A hang glider has a wing area of \(165 \,ft^{2},\) weighs 70 lb (pounds), and caries a pilot weighing 200 lb with his equipment. If the velocity of the air under the wing is half that over the top, what is the average airspeed of the glider in miles per hour? Hint: This problem can be worked in the FPS system by using the fact that the specific gravity of air is \(1.29 \times 10^{-3}\) and the weight density of water is \(62.4 \,lb/ft^{3}\text{.}\)

Water is flowing through a pipe with a constriction. The area of the narrow section is one half the area of the wide section. If the velocity of the incompressible fluid is \(3.2 \,m/s\) in the wide section, then what is the velocity of the fluid in the narrow section?

A hose lying on the ground has water coming out of it at a speed of \(5.4 m/s.\) If the nozzle of the hose is lifted to a height of 1.3 m above the ground. Find the speed of water coming out of the hose.

A balloon filled with helium gas is floating in air with acceleration \(a\text{.}\) If the density of air and helium gas is \(1.23 \,kg/m^{3}\) and \(0.42 \,kg/m^{3}\text{,}\) respectively and volume of balloon is \(0.075 \,m^{3}.\) Find the value of \(a.\)

The velocity of water in river is 5m/s at the surface. If river is 5 m deep, find the shear stress between the horizontal layers of water. The viscosity of water is \(10^{-3} \) poiseullie. [1 poiseullie = 10 pise]

The flow rate of a viscous fluid through a hose is measured to be \(2\times 10^{-5} \,m^{3}/s.\) The length of the hose is 1.8 m, the viscosity of the fluid is \(0.072 \,N/m^{2},\) and the pressure difference across the hose is 55 Pa. Determine the radius of the hose.

An air bubble of radius 1 mm is allowed to rise through a long cylindrical tube of a viscous liquid of radius 5 cm and travels at a steady rate of 2 cm/s. If the density of the liquid is \(1.5 \,g/cm^{3}\text{,}\) find its viscosity.

An oil drop of radius \(2\times 10^{-5} \,m\) and density \(1.2 \times 10^{3} \,kg/m^{3}\) is falling freely in air of viscosity \(1.8\times 10^{-5} \,Pa.s.\) How much is the viscous force is acting on the drop at that speed? Neglect buoyancy on drop due to air.

A 1.5 liter of viscous fluid is draining through a needle will take 25 minutes. If the needle diameter is increased by 20\%, how long will it take to drain the bottle?
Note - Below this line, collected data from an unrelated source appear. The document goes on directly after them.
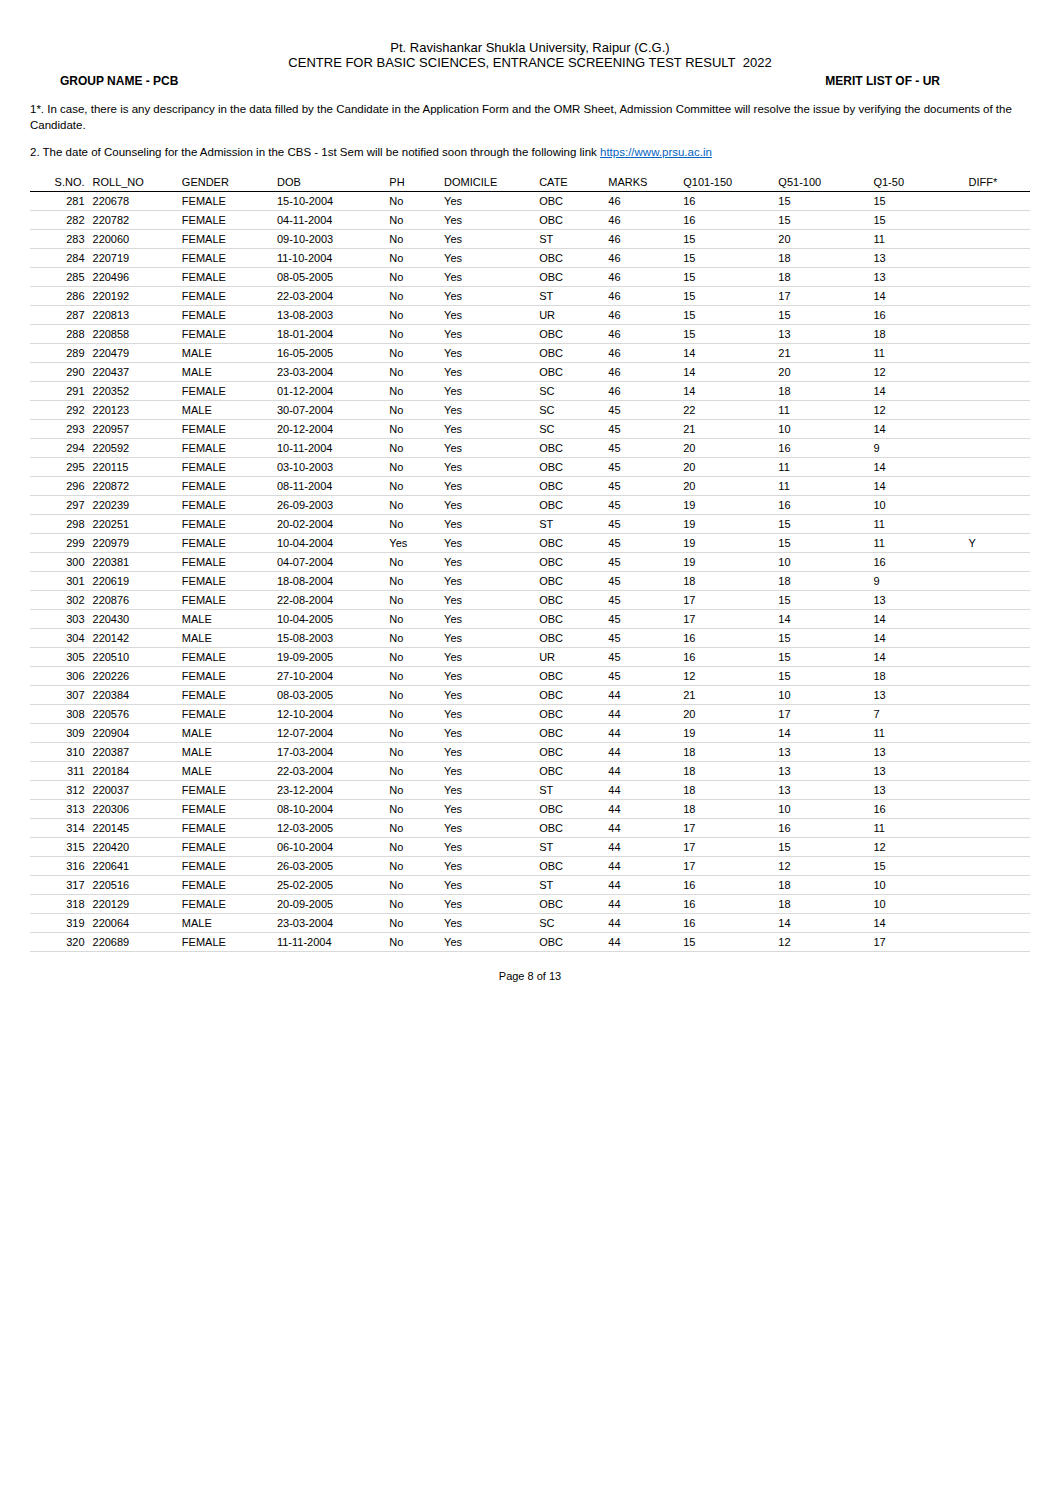Pt. Ravishankar Shukla University, Raipur (C.G.)
CENTRE FOR BASIC SCIENCES, ENTRANCE SCREENING TEST RESULT 2022
GROUP NAME - PCB
MERIT LIST OF - UR
1*. In case, there is any descripancy in the data filled by the Candidate in the Application Form and the OMR Sheet, Admission Committee will resolve the issue by verifying the documents of the Candidate.
2. The date of Counseling for the Admission in the CBS - 1st Sem will be notified soon through the following link https://www.prsu.ac.in
| S.NO. | ROLL_NO | GENDER | DOB | PH | DOMICILE | CATE | MARKS | Q101-150 | Q51-100 | Q1-50 | DIFF* |
| --- | --- | --- | --- | --- | --- | --- | --- | --- | --- | --- | --- |
| 281 | 220678 | FEMALE | 15-10-2004 | No | Yes | OBC | 46 | 16 | 15 | 15 | |
| 282 | 220782 | FEMALE | 04-11-2004 | No | Yes | OBC | 46 | 16 | 15 | 15 | |
| 283 | 220060 | FEMALE | 09-10-2003 | No | Yes | ST | 46 | 15 | 20 | 11 | |
| 284 | 220719 | FEMALE | 11-10-2004 | No | Yes | OBC | 46 | 15 | 18 | 13 | |
| 285 | 220496 | FEMALE | 08-05-2005 | No | Yes | OBC | 46 | 15 | 18 | 13 | |
| 286 | 220192 | FEMALE | 22-03-2004 | No | Yes | ST | 46 | 15 | 17 | 14 | |
| 287 | 220813 | FEMALE | 13-08-2003 | No | Yes | UR | 46 | 15 | 15 | 16 | |
| 288 | 220858 | FEMALE | 18-01-2004 | No | Yes | OBC | 46 | 15 | 13 | 18 | |
| 289 | 220479 | MALE | 16-05-2005 | No | Yes | OBC | 46 | 14 | 21 | 11 | |
| 290 | 220437 | MALE | 23-03-2004 | No | Yes | OBC | 46 | 14 | 20 | 12 | |
| 291 | 220352 | FEMALE | 01-12-2004 | No | Yes | SC | 46 | 14 | 18 | 14 | |
| 292 | 220123 | MALE | 30-07-2004 | No | Yes | SC | 45 | 22 | 11 | 12 | |
| 293 | 220957 | FEMALE | 20-12-2004 | No | Yes | SC | 45 | 21 | 10 | 14 | |
| 294 | 220592 | FEMALE | 10-11-2004 | No | Yes | OBC | 45 | 20 | 16 | 9 | |
| 295 | 220115 | FEMALE | 03-10-2003 | No | Yes | OBC | 45 | 20 | 11 | 14 | |
| 296 | 220872 | FEMALE | 08-11-2004 | No | Yes | OBC | 45 | 20 | 11 | 14 | |
| 297 | 220239 | FEMALE | 26-09-2003 | No | Yes | OBC | 45 | 19 | 16 | 10 | |
| 298 | 220251 | FEMALE | 20-02-2004 | No | Yes | ST | 45 | 19 | 15 | 11 | |
| 299 | 220979 | FEMALE | 10-04-2004 | Yes | Yes | OBC | 45 | 19 | 15 | 11 | Y |
| 300 | 220381 | FEMALE | 04-07-2004 | No | Yes | OBC | 45 | 19 | 10 | 16 | |
| 301 | 220619 | FEMALE | 18-08-2004 | No | Yes | OBC | 45 | 18 | 18 | 9 | |
| 302 | 220876 | FEMALE | 22-08-2004 | No | Yes | OBC | 45 | 17 | 15 | 13 | |
| 303 | 220430 | MALE | 10-04-2005 | No | Yes | OBC | 45 | 17 | 14 | 14 | |
| 304 | 220142 | MALE | 15-08-2003 | No | Yes | OBC | 45 | 16 | 15 | 14 | |
| 305 | 220510 | FEMALE | 19-09-2005 | No | Yes | UR | 45 | 16 | 15 | 14 | |
| 306 | 220226 | FEMALE | 27-10-2004 | No | Yes | OBC | 45 | 12 | 15 | 18 | |
| 307 | 220384 | FEMALE | 08-03-2005 | No | Yes | OBC | 44 | 21 | 10 | 13 | |
| 308 | 220576 | FEMALE | 12-10-2004 | No | Yes | OBC | 44 | 20 | 17 | 7 | |
| 309 | 220904 | MALE | 12-07-2004 | No | Yes | OBC | 44 | 19 | 14 | 11 | |
| 310 | 220387 | MALE | 17-03-2004 | No | Yes | OBC | 44 | 18 | 13 | 13 | |
| 311 | 220184 | MALE | 22-03-2004 | No | Yes | OBC | 44 | 18 | 13 | 13 | |
| 312 | 220037 | FEMALE | 23-12-2004 | No | Yes | ST | 44 | 18 | 13 | 13 | |
| 313 | 220306 | FEMALE | 08-10-2004 | No | Yes | OBC | 44 | 18 | 10 | 16 | |
| 314 | 220145 | FEMALE | 12-03-2005 | No | Yes | OBC | 44 | 17 | 16 | 11 | |
| 315 | 220420 | FEMALE | 06-10-2004 | No | Yes | ST | 44 | 17 | 15 | 12 | |
| 316 | 220641 | FEMALE | 26-03-2005 | No | Yes | OBC | 44 | 17 | 12 | 15 | |
| 317 | 220516 | FEMALE | 25-02-2005 | No | Yes | ST | 44 | 16 | 18 | 10 | |
| 318 | 220129 | FEMALE | 20-09-2005 | No | Yes | OBC | 44 | 16 | 18 | 10 | |
| 319 | 220064 | MALE | 23-03-2004 | No | Yes | SC | 44 | 16 | 14 | 14 | |
| 320 | 220689 | FEMALE | 11-11-2004 | No | Yes | OBC | 44 | 15 | 12 | 17 | |
Page 8 of 13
Calculate the viscosity of an oil which is used for lubrication between a plate of size 0.8m by 0.8 m inclined plane with angle of inclination \(30^{o} \text{.}\) The weight of the square plate is 300 N and it slides down the plane with uniform velocity of 0.3 m/s. The thickness of oil film is 1.5 mm.

The base of an insect’s leg is approximately spherical in shape with a radius of about \(2.0\times 10^{-5} \,m.\) The mass of the insect is \(3.00\times 10^{-6} \,kg\) and is supported equally by six legs. Calculate the contact angle \(\theta\text{.}\) The coefficient of surface tension is 0.072 N/m.

A circular ring of radius = 5.0 cm is immersed in the liquid and then pulled upward, so a film is formed between the ring and the liquid. An upward force of \(3.6 \times 10^{-2} N \) is required in addition to the weight of the ring to lift them to the point where the film just breaks. What is the surface tension of the liquid?

A bubble of air in water (\(\gamma = 0.073 \,N/m\) ) has a radius of 0.10 mm. Find the difference in pressures between the inside and outside of the bubble.

A needle of length 3.2 cm is placed gently on the surface of the water (\(\gamma =0.073 \,N/m\)) so that it can float on the water. What is the weight of the heaviest needle that can be used in this demonstration?

A glass plate of length 10 cm and thickness 0.2 cm is pulled up from a liquid of surface tension 0.07 N/m, find the force with which it is pulled up. Assume the angle of contact to be zero.